◆ **Compiti da svolgere**:
A: Nel resoconto della seduta, perché il Presidente comunica che da quel momento decorrono i termini di preavviso di 5 e 10 minuti? Spiegalo in una o due frasi.
B: Scrivi il seguito del resoconto della seduta, a partire dall'ultima frase riportata.

◆ **Brano del testo**:
▽

PRESIDENTE. Ha facoltà di replicare il relatore per la Commissione affari esteri, deputato Emanuele Loperfido, che rinuncia. Ha facoltà di replicare la rappresentante del Governo, che rinuncia.
Il seguito del dibattito è rinviato alla parte pomeridiana della seduta.
Sospendo pertanto la seduta, che riprenderà alle ore 14.
PRESIDENTE. Comunico che, ai sensi dell'articolo 46, comma 2, del Regolamento, i deputati in missione a decorrere dalla ripresa pomeridiana della seduta sono complessivamente 102, come risulta dall'elenco consultabile presso la Presidenza e che sarà pubblicato nell'al resoconto stenografico della seduta odierna.
PRESIDENTE. Poiché nel corso della seduta potranno aver luogo votazioni mediante procedimento elettronico, decorrono da questo momento i termini di preavviso di 5 e 10 minuti previsti dall'articolo 49, comma 5, del Regolamento.

△

◆ **Materiale fornito**:
▽

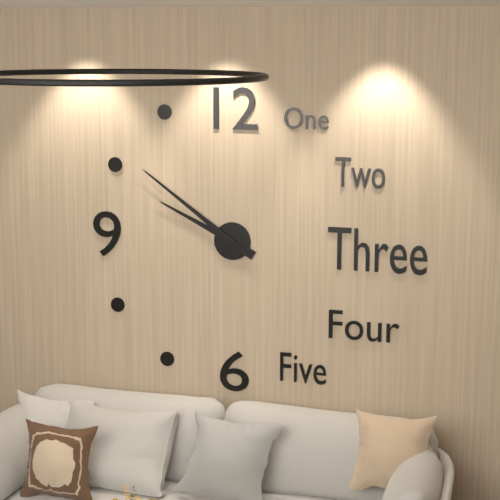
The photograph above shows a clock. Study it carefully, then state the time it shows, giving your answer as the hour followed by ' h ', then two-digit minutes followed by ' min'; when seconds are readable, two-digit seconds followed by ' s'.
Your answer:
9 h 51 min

△
▽

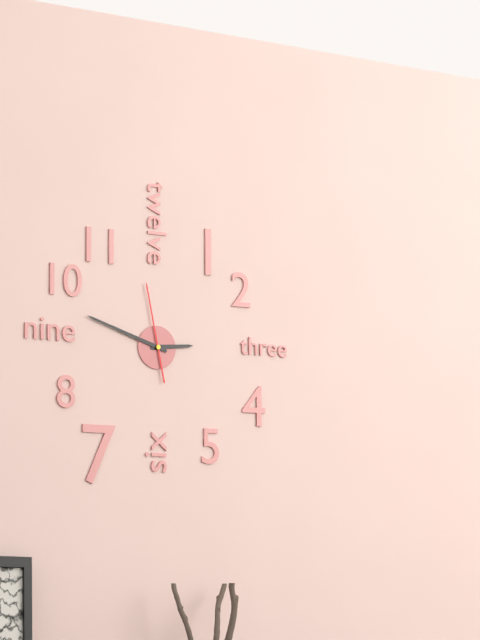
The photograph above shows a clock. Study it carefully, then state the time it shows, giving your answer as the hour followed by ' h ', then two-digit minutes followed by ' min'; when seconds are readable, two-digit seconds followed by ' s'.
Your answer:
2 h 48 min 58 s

△

◆ **Risposte**:
A: Perché nel corso della seduta potranno esserci votazioni con procedimento elettronico. Per queste l'articolo 49, comma 5, del Regolamento prevede termini di preavviso di 5 e 10 minuti.

B:
Colleghi, non essendoci interventi sull'ordine dei lavori, sospendo la seduta, che riprenderà alle 14,15.
PRESIDENTE. Ha chiesto di parlare sull'ordine dei lavori il deputato Soumahoro.
ABOUBAKAR SOUMAHORO(MISTO). Grazie, Presidente. Presidente, in queste ore il secondo polmone verde del mondo sta bruciando. Nella Repubblica Democratica del Congo ci sono quasi 7 milioni di sfollati interni nel corso degli anni. In queste ore ci sono morti e nel corso degli anni si parla di 6 milioni di morti. Eppure i nostri telefonini, che ci permettono di venire a conoscenza di ciò che accade nei 4 angoli del mondo, dovrebbero attirare la nostra attenzione. Il 70 per cento della materia prima del coltan, che permette di lavorare, di dare vita a questi proviene dalla Repubblica Democratica del Congo.
Eppure c'è un silenzio attorno a ciò che sta accadendo in queste ore in Congo.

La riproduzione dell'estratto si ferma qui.